Brooklyn trial set for Mexico’s former top cop charged with being on payroll of drug lord 'El Chapo'

Mexican Defense Secretary Salvador Cienfuegos reads out a public apology before 26,000 soldiers assembled at a military base in Mexico City on April 16, 2016. - RONALDO SCHEMIDT/AFP/TNS/TNS

NEW YORK — He was once Mexico’s top cop — and now a Brooklyn jury will decide if he was a lapdog for a drug lord's empire.

Jury selection is slated to start this week in the federal trial of Genaro Garcia Luna, Mexico’s former secretary of public security, who’s accused of taking briefcases of cash from the Sinaloa cartel while it was run by the notorious drug lord Joaquin “El Chapo” Guzman.

Garcia Luna, 54, ran Mexico’s Federal Investigation Agency from 2001 to 2006 and served as the country’s secretary of public security from 2006 to 2012, which put him in control of the federal police there.

Federal prosecutors say he accepted tens of millions in cash from the cartel while in office. In exchange, El Chapo’s operation got safe passage for its multiton drug shipments to the U.S., information about investigations into the cartel, intel on rival cartels and advance warnings on arrests, prosecutors said.

At El Chapo’s trial in 2018, cartel turncoat Jesus Zambada Garcia testified to personally delivering briefcases to Garcia Luna inside a Mexican restaurant on two separate occasions. One contained $3 million, the other had between $3 million and $5 million, in exchange for Garcia Luna shielding his brother from arrest and helping pick a cartel-friendly police official in Culiacan.

Federal prosecutors have said in court filings that they plan to call several witnesses, including former high-ranking cartel members, to testify about the bribes paid to Garcia Luna, and present financial records to back up that testimony.

They also plan to introduce evidence that Garcia Luna “subjected a journalist to a multi-year campaign of harassment and threats as a result of the journalist’s investigation,” and that he paid bribes to a news organization to block negative stories about him.
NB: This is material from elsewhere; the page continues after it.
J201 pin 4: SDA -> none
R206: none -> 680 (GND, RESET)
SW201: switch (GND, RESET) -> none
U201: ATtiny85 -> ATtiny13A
Prosecutors also plan to show how Garcia Luna spoke with someone who turned out to be a government agent about the prospect of harming witnesses.

Garcia Luna continued to do well for himself after leaving public office in 2012 and moving to Miami, federal prosecutors said. He used Florida-based shell companies to pay $3 million cash for a 5,099-square-foot home in Golden Beach, to acquire a yacht and to pay for private school tuition for his children, prosecutors said in court filings.

In a Jan. 9 letter, Garcia Luna’s lawyers asked the trial judge, Brian Cogan, to bar the jury from hearing about his post-2012 wealth, saying that the government can’t link that money to any alleged bribes. Rather, they argue, he came across that money honestly, through security consulting for foreign governments and companies.

“Because his business partners wanted to ensure Mr. Garcia Luna’s continued involvement with their business, they provided him a place to live in Miami — a large expensive house with a dock and boat for his use — as well as other perks,” his legal team wrote.

In court filings, Garcia Luna’s defense team portrays him as a dedicated civil servant and a strident anti-cartel crusader who was appointed by then-President Felipe Calderon to oversee a federal police force that grew by 30,000 officers.

He argues that he helped build the “world-class intelligence platform” that ultimately led to El Chapo’s downfall, and pointed out that the drug lord’s notorious prison escapes happened in 2001 and 2015, when Garcia Luna did not hold public office.

El Chapo was convicted at his trial and sentenced to life plus 30 years in 2019.